This repository provides the implementation of the multi-network training for temporal graph, enabling prediction on previously unseen networks.

Temporal Graph Learning (TGL) aims to discover patterns in evolving networks or temporal graphs and leverage these patterns to predict future interactions. However, most existing research focuses on learning from a single network in isolation, leaving the challenges of within-domain and cross-domain generalization largely unaddressed. In this study, we introduce a new benchmark of 84 real-world temporal transaction networks and propose Temporal Multi-network Transfer (MiNT), a pre-training framework designed to capture transferable temporal dynamics across diverse networks. We train MiNT models on up to 64 transaction networks and evaluate their generalization ability on 20 held-out, unseen networks. Our results show that MiNT consistently outperforms individually trained models, revealing a strong relation between the number of pre-training networks and transfer performance. These findings highlight scaling trends in temporal graph learning and underscore the importance of network diversity in improving generalization. This work establishes the first large-scale benchmark for studying transferability in TGL and lays the groundwork for developing Temporal Graph Foundation Models. MN models performance on unseen networks

All extracted transaction networks required for multi-network model training can be downloaded here.

The dataset include: (1) Token extraction: extracting the token transaction network from our P2P Ethereum live node. (2) Discretization: creating weekly snapshots to form discrete time dynamic graphs. (3) MN Models Training: our transaction networks are divided randomly into train and test sets. We train the MNs on a collection of training networks.
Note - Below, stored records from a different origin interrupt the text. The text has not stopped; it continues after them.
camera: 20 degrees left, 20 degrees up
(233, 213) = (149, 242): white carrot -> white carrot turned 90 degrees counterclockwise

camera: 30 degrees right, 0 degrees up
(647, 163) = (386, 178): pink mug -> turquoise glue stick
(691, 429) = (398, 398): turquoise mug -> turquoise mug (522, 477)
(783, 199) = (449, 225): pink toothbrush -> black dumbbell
Lastly, MNs are tested on 20 unseen test networks.

• Dataset Overview*

• Each .csv file represents all transactions of the token network that has the same name as the file name (tokenname.csv)
• Each transaction corresponds to a row in each file
• The information of each transaction is recorded as the table below:

• To use the same setting as described in the papers, we include edge list and label that contain node interactions and labels for each snapshot in each token network
  • Each transaction in the edge list also has "from","to" and "amount" fields, but with an additional "snapshot" field to indicate the index of the snapshot that the transaction below to
  • Each row in label file indicates the ground truth label of the snapshot having an index corresponding to the index of the row (e.g first row indicates the label of the first snapshot)
• However, we also provide raw .csv to divide into generate edges list and label with a different setting.

1. install torch

pip install torch torchvision torchaudio --index-url https://download.pytorch.org/whl/cu121

2. install PyG

pip install torch_geometric==2.4.0
pip install pyg_lib torch_scatter torch_sparse torch_cluster torch_spline_conv -f https://data.pyg.org/whl/torch-2.2.0+cu121.html

3. install PyTorch Geonetric Temporal (optional)

pip install torch-geometric-temporal

• Python 3.8+
• Libraries listed in installed_packages.txt

To train a single or multi-network model, download datasets from here.
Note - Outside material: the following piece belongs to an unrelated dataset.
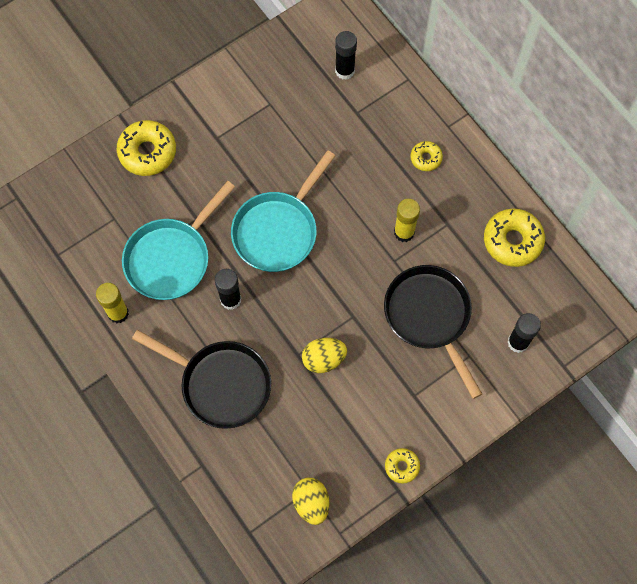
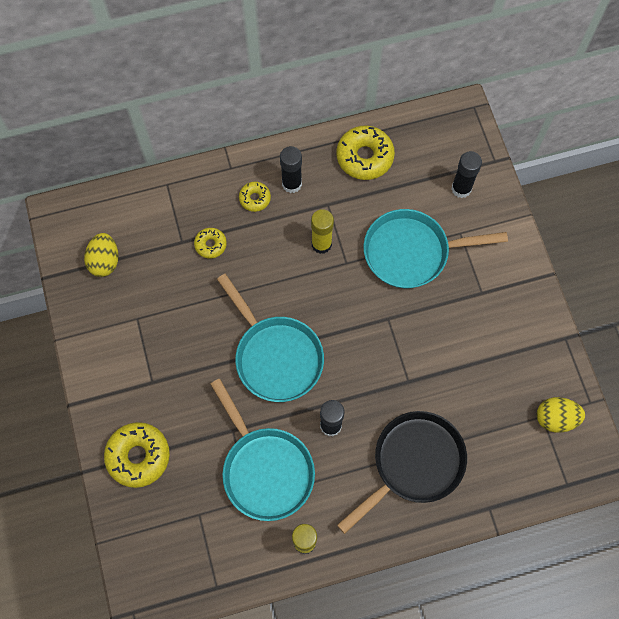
camera: 70 degrees left, 0 degrees up
(323, 359) = (421, 359): yellow egg -> yellow egg (105, 261)
(344, 71) = (132, 237): black glue stick -> black glue stick (291, 184)
(402, 466) = (544, 327): yellow donut -> yellow donut (210, 245)
(430, 316) = (411, 252): black pan -> turquoise pan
• All label files need to be placed in the directory data/input/raw/labels/
• All edge list files need to be placed in the directory data/input/raw/edgelists/
• All raw .csv files need to be placed in the directory data/input/tokens/raw/ if you want to re-generate edge lists and labels.

Multi-network loading for MN models training is done through the following function which is already included in the train_foundation_tgc.py and test_foundation_tgc.py scripts.

load_multiple_datasets("dataset_package_2.txt")

In our experiments, we split each temporal graph chronologically: the first 70% of snapshots are used for training, the next 15% for validation, and the final 15% for testing. These splits are handled automatically during model training and evaluation through a configurable argument, which is set to the default in the provided configuration file. It can be changed with the following arguments:

--test_ratio=(set your test_ratio for example 0.15)  
--val_ratio= (set your test_ratio for example 0.15)  

To train the multi-network model train_foundation_tgc.py should be used. Examples include:

python train_foundation_tgc.py --model=HTGN --max_epoch=300 --lr=0.0001 --seed=710 --wandb

In order to inference testing on saved multi-network models test_foundation_tgc.py is used:

python test_foundation_tgc.py --model=HTGGN --seed=710

• To train a single model, run train_single_tgc.py inside /script/. Hyper-parameters can easily be configured by modifying args.{parameter_name} inside the file.
• It is also possible to run the code and set hyper-parameter by using the commands. Example:

python train_single_tgc.py --model=HTGN --max_epoch=300 --lr=0.0001 --seed=710 --wandb

Make sure to comment out following chunk of code to avoid over-writing when you use the commands to run the code

args.max_epoch = 250
args.wandb = False #Set this to true if you want to use wandb as a training debug tool
args.min_epoch = 100
args.model = "HTGN"
args.log_interval = 10
args.lr = 0.00015
args.patience = 20